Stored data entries
=== Begin Enclosure ===

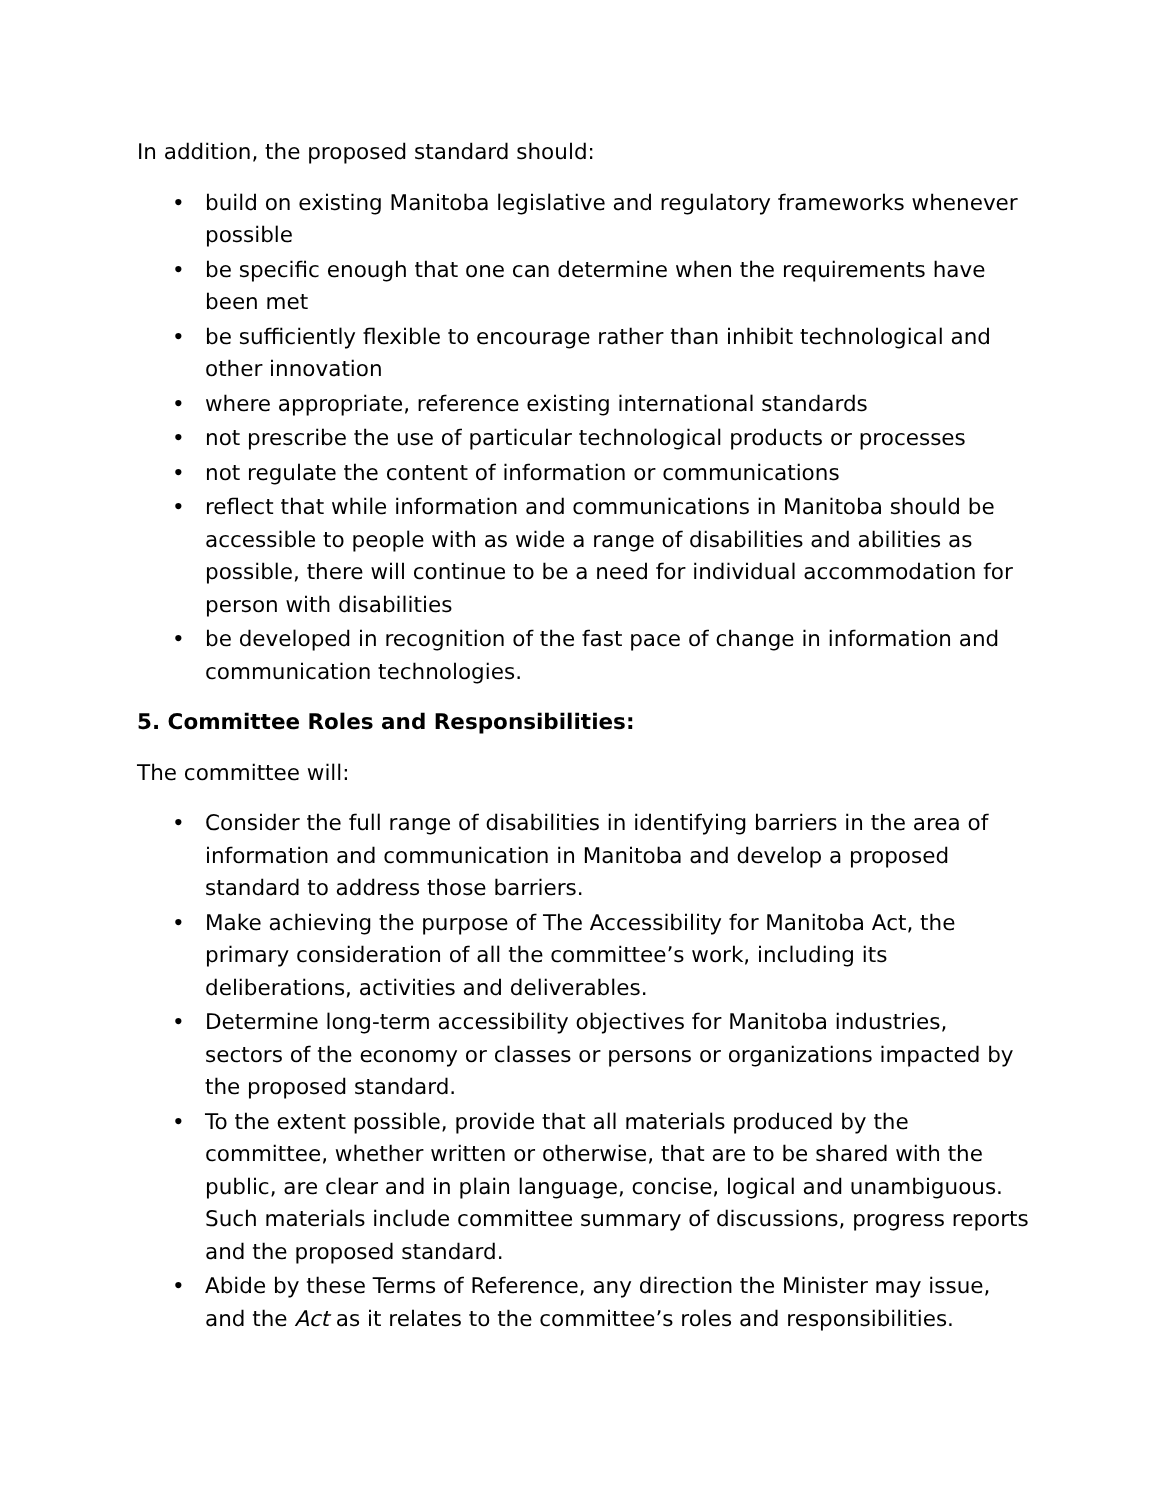In addition, the proposed standard should:
• build on existing Manitoba legislative and regulatory frameworks whenever possible
• be specific enough that one can determine when the requirements have been met
• be sufficiently flexible to encourage rather than inhibit technological and other innovation
• where appropriate, reference existing international standards
• not prescribe the use of particular technological products or processes
• not regulate the content of information or communications
• reflect that while information and communications in Manitoba should be accessible to people with as wide a range of disabilities and abilities as possible, there will continue to be a need for individual accommodation for person with disabilities
• be developed in recognition of the fast pace of change in information and communication technologies.
5. Committee Roles and Responsibilities:
The committee will:
• Consider the full range of disabilities in identifying barriers in the area of information and communication in Manitoba and develop a proposed standard to address those barriers.
• Make achieving the purpose of The Accessibility for Manitoba Act, the primary consideration of all the committee’s work, including its deliberations, activities and deliverables.
• Determine long-term accessibility objectives for Manitoba industries, sectors of the economy or classes or persons or organizations impacted by the proposed standard.
• To the extent possible, provide that all materials produced by the committee, whether written or otherwise, that are to be shared with the public, are clear and in plain language, concise, logical and unambiguous. Such materials include committee summary of discussions, progress reports and the proposed standard.
• Abide by these Terms of Reference, any direction the Minister may issue, and the Act as it relates to the committee’s roles and responsibilities.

=== End Enclosure ===

■ **Directions for this task**
A faithful copy of all the entries is required, pictures excluded.

■ **Exercise result**
In addition, the proposed standard should:
• build on existing Manitoba legislative and regulatory frameworks whenever possible
• be specific enough that one can determine when the requirements have been met
• be sufficiently flexible to encourage rather than inhibit technological and other innovation
• where appropriate, reference existing international standards
• not prescribe the use of particular technological products or processes
• not regulate the content of information or communications
• reflect that while information and communications in Manitoba should be accessible to people with as wide a range of disabilities and abilities as possible, there will continue to be a need for individual accommodation for person with disabilities
• be developed in recognition of the fast pace of change in information and communication technologies.
5. Committee Roles and Responsibilities:
The committee will:
• Consider the full range of disabilities in identifying barriers in the area of information and communication in Manitoba and develop a proposed standard to address those barriers.
• Make achieving the purpose of The Accessibility for Manitoba Act, the primary consideration of all the committee’s work, including its deliberations, activities and deliverables.
• Determine long-term accessibility objectives for Manitoba industries, sectors of the economy or classes or persons or organizations impacted by the proposed standard.
• To the extent possible, provide that all materials produced by the committee, whether written or otherwise, that are to be shared with the public, are clear and in plain language, concise, logical and unambiguous. Such materials include committee summary of discussions, progress reports and the proposed standard.
• Abide by these Terms of Reference, any direction the Minister may issue, and the Act as it relates to the committee’s roles and responsibilities.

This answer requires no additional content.